With models like Duckie Thot, Halima Aden, Paloma Elsesser, Slick Woods, and others, it has been clear that inclusivity is at the center of Fenty Beauty.

The line, which dropped yesterday, offers 40 different colors and each shade has a warm and cool undertone—and according to Vogue, the brand may even start offering custom mixed shades for individual consumers. The line isn’t perfect, but it’s a pretty incredible start.

It’s hard to draw the line between beige and browns, and obviously there’s a huge range of skin tones for women of color, but to roughly compare, Revlon’s Colorstay line offers 35 shades, but of the 22 available online, about five appear to be browner. Maybelline’s Fit Me line also offers 40 shades, an impressive 14 of which are shades of brown. Covergirl’s truBLEND line offers 21 shades and about seven browns. L’Oréal’s 33-shade True Match line, hailed for offering far more options for women of color, offers about 10 brown shades.
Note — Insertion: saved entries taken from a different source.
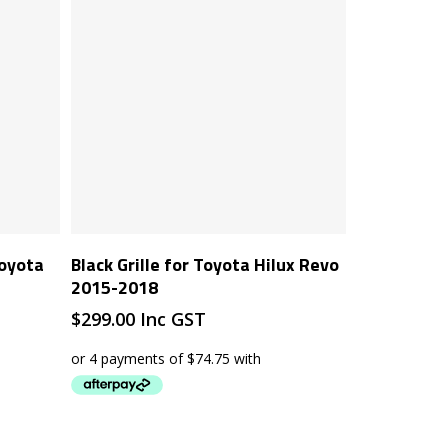
Add To Cart
Toyota
Black Grille for Toyota Hilux Revo
2015-2018
$
299.00
Inc GST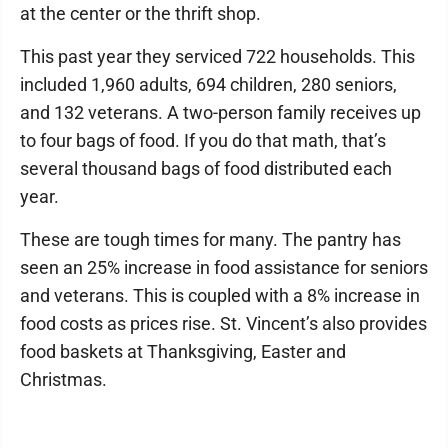
at the center or the thrift shop.
This past year they serviced 722 households. This
included 1,960 adults, 694 children, 280 seniors,
and 132 veterans. A two-person family receives up
to four bags of food. If you do that math, that’s
several thousand bags of food distributed each
year.
These are tough times for many. The pantry has
seen an 25% increase in food assistance for seniors
and veterans. This is coupled with a 8% increase in
food costs as prices rise. St. Vincent’s also provides
food baskets at Thanksgiving, Easter and
Christmas.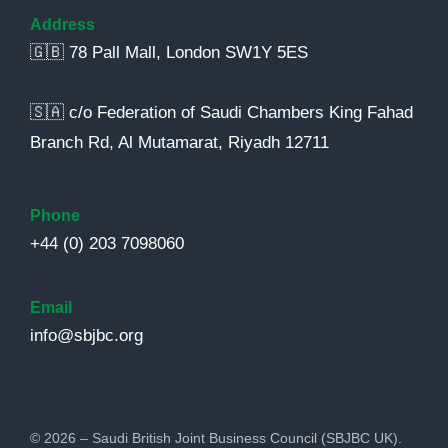
Address
🇬🇧 78 Pall Mall, London SW1Y 5ES
🇸🇦 c/o Federation of Saudi Chambers King Fahad
Branch Rd, Al Mutamarat, Riyadh 12711
Phone
+44 (0) 203 7098060
Email
info@sbjbc.org
© 2026 – Saudi British Joint Business Council (SBJBC UK).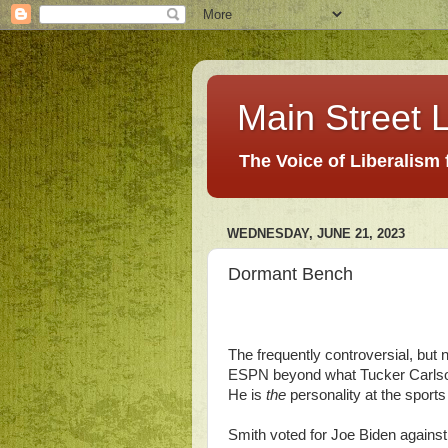
Main Street L
The Voice of Liberalism
WEDNESDAY, JUNE 21, 2023
Dormant Bench
The frequently controversial, but
ESPN beyond what Tucker Carls
He is
the
personality at the sports
Smith voted for Joe Biden against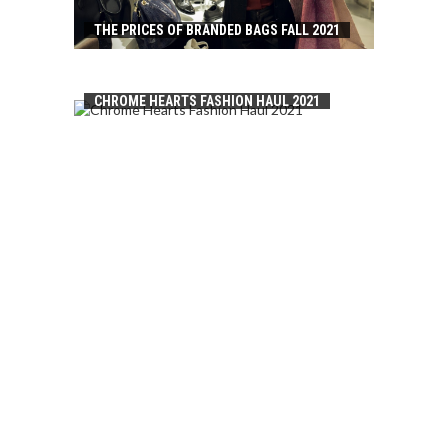
THE PRICES OF BRANDED BAGS FALL 2021
CHROME HEARTS FASHION HAUL 2021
This dedication to diversity is a very conscious decision on Rihanna’s part. At the Fenty Beauty launch party last night, Rihanna told Refinery 29:

I wanted things that I love. Then I also wanted things that girls of all skin tones could fall in love with. That was really important for me. In every product I was like: ‘There needs to be something for a dark-skinned girl; there needs to be something for a really pale girl; there needs to be something in-between.’ There’s red undertones, green undertones, blue undertones, pink undertones, yellow undertones — you never know, so you want people to appreciate the product and not feel like: ‘Oh that’s cute, but it only looks good on her.’

Rihanna makes a lot of things look easy: rolling a blunt on someone’s head, wearing a sheer crystal encrusted dress, rolling up a window, but offering shades for women of color (without a smarmy and hollow campaign) has never looked easier.